Неужели он уходит? Той дорогой, по которой уходят все оборотни, снявшие гривну? И победы Ульфа рано или поздно закончатся его поражением…
В следующее мгновенье руки мужа стиснули ее обручем, оборвав все мысли. Подняли над полом. А Света, судорожно дернувшись, вцепилась в плечи Ульфа. Широкие, поросшие жесткой шерстью — под которой пряталась горячая кожа.
— Зажмурься, — просипел он.
Шершавый язык тут же прошелся вдоль ее плеча. Потом Ульф нетерпеливо
Она зажмурилась. Подумала неожиданно — пусть хоть так. Ульф уходит, но до конца быть с ним…
Пролетела в уме мысль о волосах альвийки, но Света с яростью ее отогнала. В этой мысли опять плескалась обиженная ревность.

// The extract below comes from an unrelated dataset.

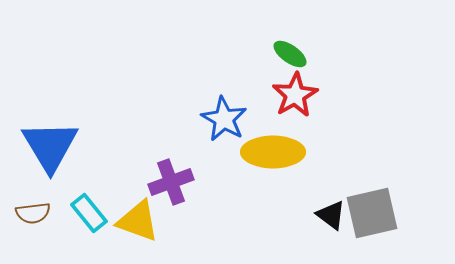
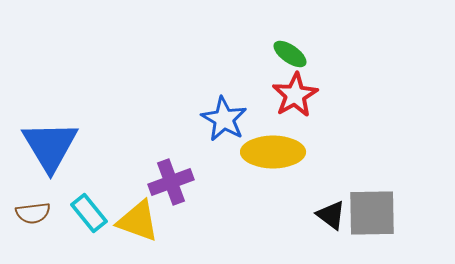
gray square: rotated 12 degrees clockwise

Дождался, затуманено подумал Ульф, когда ноздри ему резанул запах ее злости.
А следом сознание помутилось, и он шагнул к стене рядом с дверью. Впечатал спину Свейты в тесаные бревна, коленом раздвинул ей ноги. Лизнул шею жены, покрытую озябшими пупырышками, придавил клыком нежную мочку уха…

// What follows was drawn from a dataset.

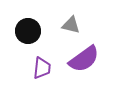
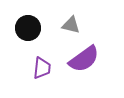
black circle: moved 3 px up
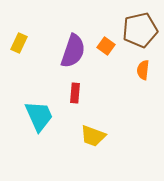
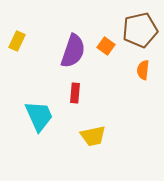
yellow rectangle: moved 2 px left, 2 px up
yellow trapezoid: rotated 32 degrees counterclockwise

Свейта вздрогнула, и Ульф вскинул голову. Заглянул ей в глаза — в два озера, выстеленных осенним палым листом.
Оттуда на него оскалились две уродливые, мутно-серые морды.
Вот и все, мелькнуло у Ульфа. Надо хоть не навредить. Тело у Свейты не тяжелей охапки листьев. Такое же ломкое, податливое…
Но когтистые лапы уже надавили — резко, судорожно, заставив Свейту вскинуть колени. И Ульф хрипло вздохнул. Напоследок прошелся ладонями по ее озябшим ногам. Придавил их так, чтобы они обхватили ему бедра. Мужское копье, налитое и давно вскинувшееся, ныло. Высасывало из него последние капли терпения…
Ульф дернулся всем телом, пытаясь сдержаться. И снова дернулся, но уже вдавливая копье в плоть между ногами Свейты.
Там, в ней, все было нежным, дрожащим. Слишком узким для него. И сквозь бурю жаркого удовольствия, рвавшего сознание в клочья, у Ульфа в уме пролетело — не надо было в боевом.
Свейта сипло вздохнула под его подбородком, и он окаменел. Лицо жены в этот миг было растерянным, даже испуганным. Но в запахе, лаская ему ноздри, сейчас распускалось желание. Как ни странно. Трепетало, трепыхалось под сердечный перестук…
И Ульф уже бездумно двинул бедрами, вонзаясь в нее.
Света больше не чувствовала холода. Ей казалось, что Ульф был повсюду. В ней, над ней, перед ней. Шерсть запуталась меж пальцев, щекотала ей нос и щеку. Тревожно, сладко колола набухшие соски.
Но наслаждение в этот раз пришло робко. Забилось под рывками мужской плоти Ульфа, заглушая мягкую болезненность внутри — от того, каким он теперь стал. А потом Света задрожала, цепляясь за его плечи. Зажмурилась, отпуская все печали и горести…
Ульф, напоследок пригвоздив Свету к бревнам, пробурчал:
— Прости.
И она уткнулась ему в плечо. Глухо прошептала — капля лжи в ложке правды:
— Мне было хорошо.
Но следом припомнила, что Ульф чует неправду по запаху. Особенно в этом обличье.